Semejante viaje le produjo un gran desgaste de energía y poco a poco su cuerpo fue desinflándose. Su visión aérea comenzaba a hacerse cada vez más terrestre. Entonces, cuando ya casi rozaba el suelo, la entrada ovalada de luz volvió a abrirse ante él. Julián ya no tuvo inconvenientes en atravesarla, porque su cuerpo había adelgazado notablemente. Del otro lado, encontró la misma noche sin luna en la que tanto tiempo atrás recordaba haber iniciado su fantástico viaje.

Con el poco aire que le quedaba en su cuerpo logró llegar sin dificultad a su casa. Gracias a las últimas exhalaciones pudo colarse, no sin dificultad, por la ventana de su cuarto y meterse en la cama. El resto de la noche durmió plácidamente.

Por la mañana, cuando sus padres lo fueron a despertar, fue grande la sorpresa al descubrir que su hijo ya no tenía el cuerpo inflado como una esfera, sino que era un espigado niño. Preocupados, lo llevaron a diversos médicos, pero todos los exámenes resultaban óptimos. Ninguno encontraba anormalidades, por el contrario, estaban admirados de la vitalidad del niño, de la frescura de su piel y de los colores que irradiaban sus ojos. Finalmente sus padres aceptaron que Julián gozaba de excelente salud y poco a poco olvidaron el impresionante cambio que se había producido.

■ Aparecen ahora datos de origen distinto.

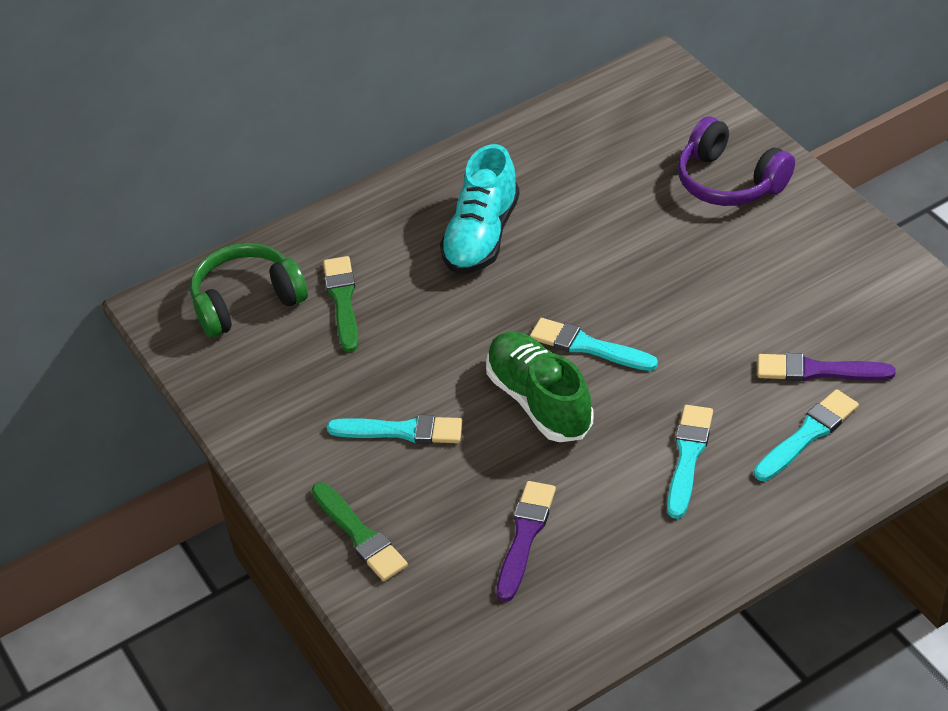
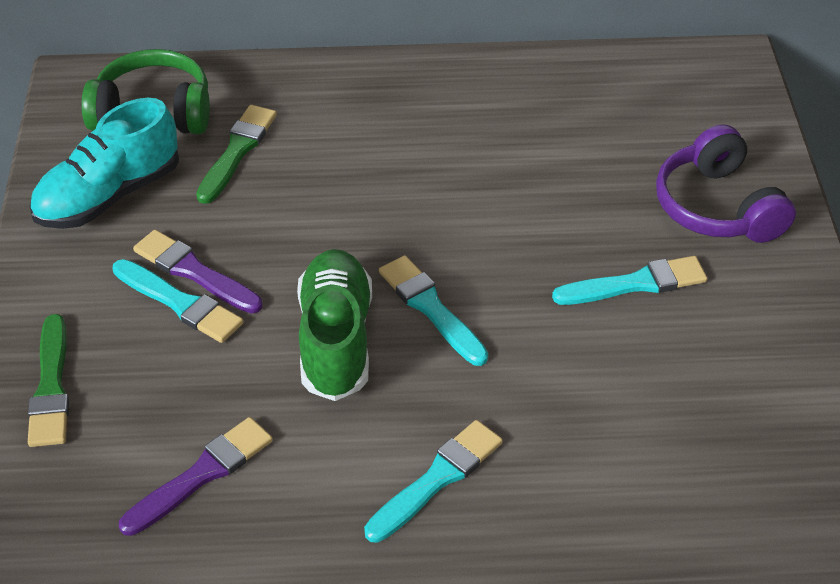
camera: 25 degrees right, 0 degrees up
turquoise shoe [440,144,520,274] -> turquoise shoe moved to [29,98,179,229]
turquoise brush [754,389,859,481] -> turquoise brush moved to [552,256,707,305]
purple brush [758,353,896,381] -> purple brush moved to [133,230,263,314]

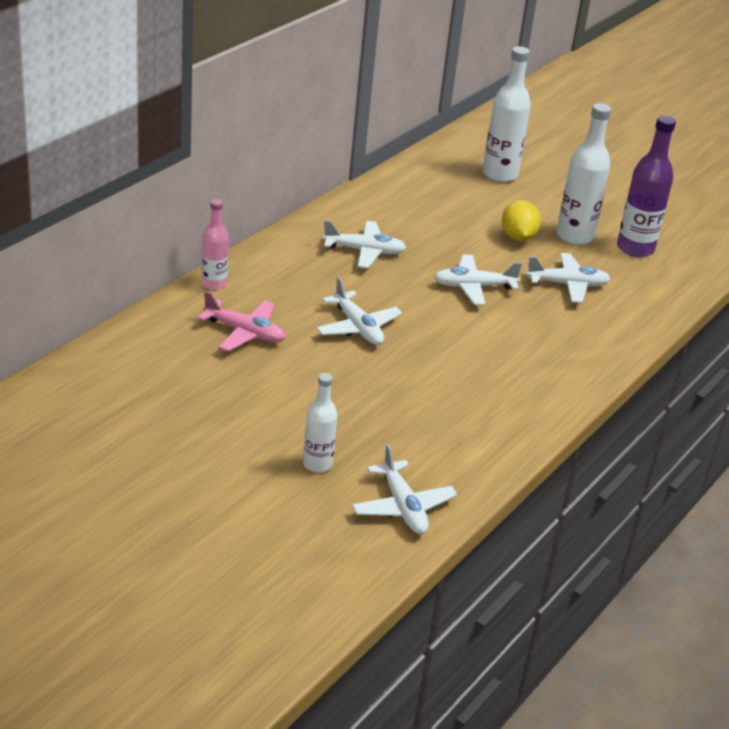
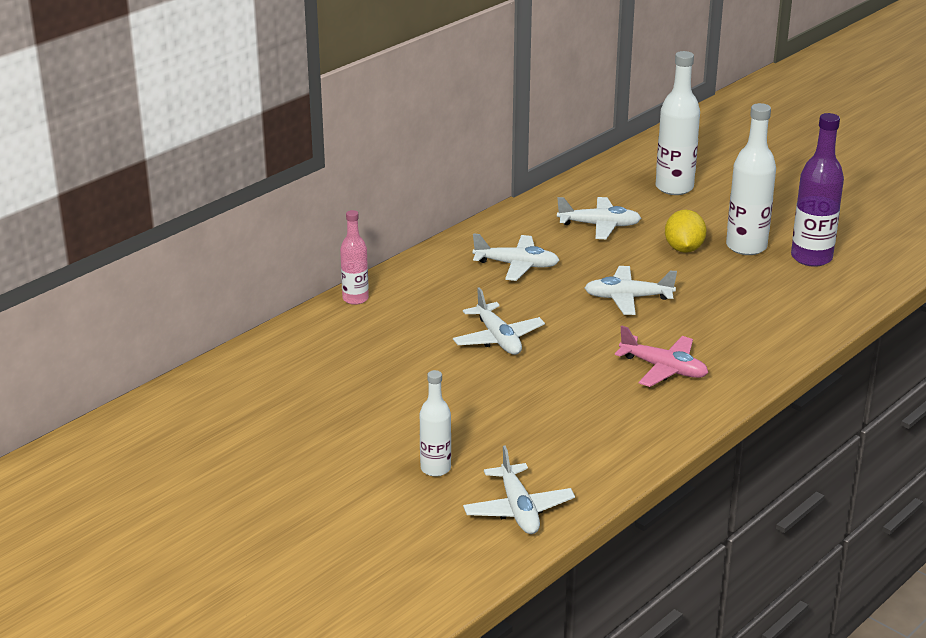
camera: 10 degrees right, 5 degrees down
pink plane [198,291,285,352] -> pink plane moved to [615,326,708,387]
white plane [526,253,611,303] -> white plane moved to [557,197,641,239]

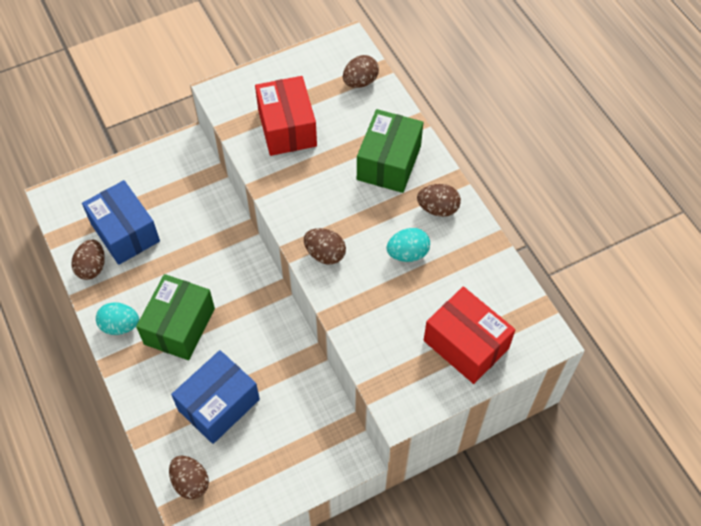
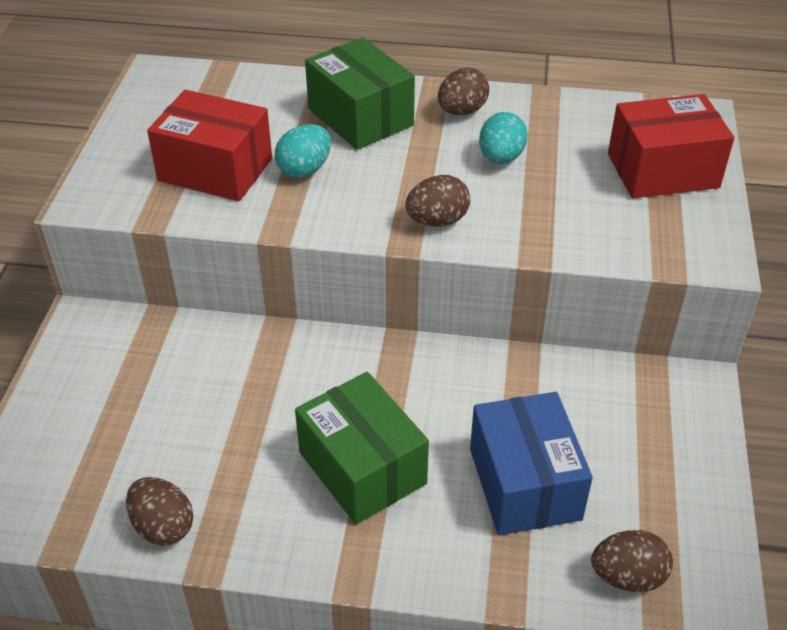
camera: 55 degrees left, 15 degrees down
blue box [82,180,160,265] -> none
turquoise egg [96,302,139,335] -> turquoise egg moved to [275,124,331,178]
brown egg [343,55,379,88] -> none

Por su parte, Julián prefirió guardar el secreto de su aventura como un preciado tesoro. Y con el tiempo comenzó distraerse con su presente y a olvidar muchos de los detalles de su recorrido. Pero un día pareció recordar todo de repente, fue en el momento en que un ataque de hipo lo invadió nuevamente mientras jugaba con sus compañeros de la escuela. Los ojos de Julián reflejaron un brillo especial. Miró hacia arriba y sintió un extraño olor a humedad. El viento comenzó a soplar muy fuertemente. Con seguridad comenzaría a llover y, al despejarse, en el cielo volvería a aparecer el mismo arco iris que nunca iba a borrar de sus recuerdos.